The criticism is expected to cause ruffled feathers at the embassy, with Boris Johnson likely to seek to establish close relations with Washington if Biden wins the election on Tuesday.

Speaking to the New Statesman podcast World Review, Lord Darroch said: “What we used to say inside the embassy about Joe Biden – to be indiscreet – was he is certainly past his best and his best was never that great.”

He also described Biden’s TV debate performances as mediocre. “He had been pretty terrible in the first TV debate, but got away with it because Trump did so badly.”
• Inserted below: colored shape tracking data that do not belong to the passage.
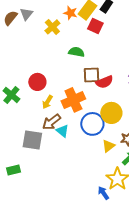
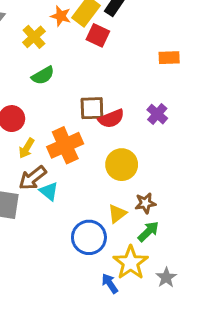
green semicircle: (76, 52) -> (43, 75), moved, turned 140
blue circle: (92, 124) -> (89, 237), moved

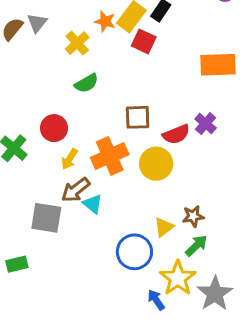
orange rectangle: (169, 58) -> (218, 65), size x1.6
red semicircle: (111, 119) -> (176, 134), moved
yellow circle: (122, 165) -> (156, 164), moved
gray star: (166, 277) -> (215, 294), size x1.6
Darroch was forced to leave his post as ambassador after diplomatic cables were leaked revealing that he made disparaging remarks about Donald Trump. The president made it clear that he would not work with Darroch.

He has now written a memoir of his time in the diplomatic service, called Collateral Damage. Darroch revealed that for some Obama-era officials, who are likely to reappear in the Biden foreign policy team, many of Johnson’s disparaging remarks about the last Democratic president are still fresh in the memory.

Darroch spent two months this spring at Harvard University, teaching students attached to the Institute of Politics. “I never met one of them male or female who was a Biden supporter,” he said. “They all liked Elizabeth Warren or Bernie Sanders or Peter Buttigieg. They did not know where he was on the issues. They could not tell you a single thing Joe Biden stood for”.

He said Biden’s strength was working in a bipartisan way, and predicted that should he win he would make an early visit to Nato and to the EU, supporting greater European integration. Senior Democrats have made it clear that they regard Brexit as a mistake, and by extension question the judgment of the prime minister.

The chair of the foreign affairs select committee, Tom Tugendhat, described Darroch’s remarks as gossip.

Speaking at the Institute for Government, another former British ambassador to Washington, Sir Peter Westmacott, said the UK would lose influence in Washington as a result of Brexit. “We will be on our own, somewhere offshore [from] the European Union and somewhere in the mid-Atlantic and creating something called ‘Global Britain’.”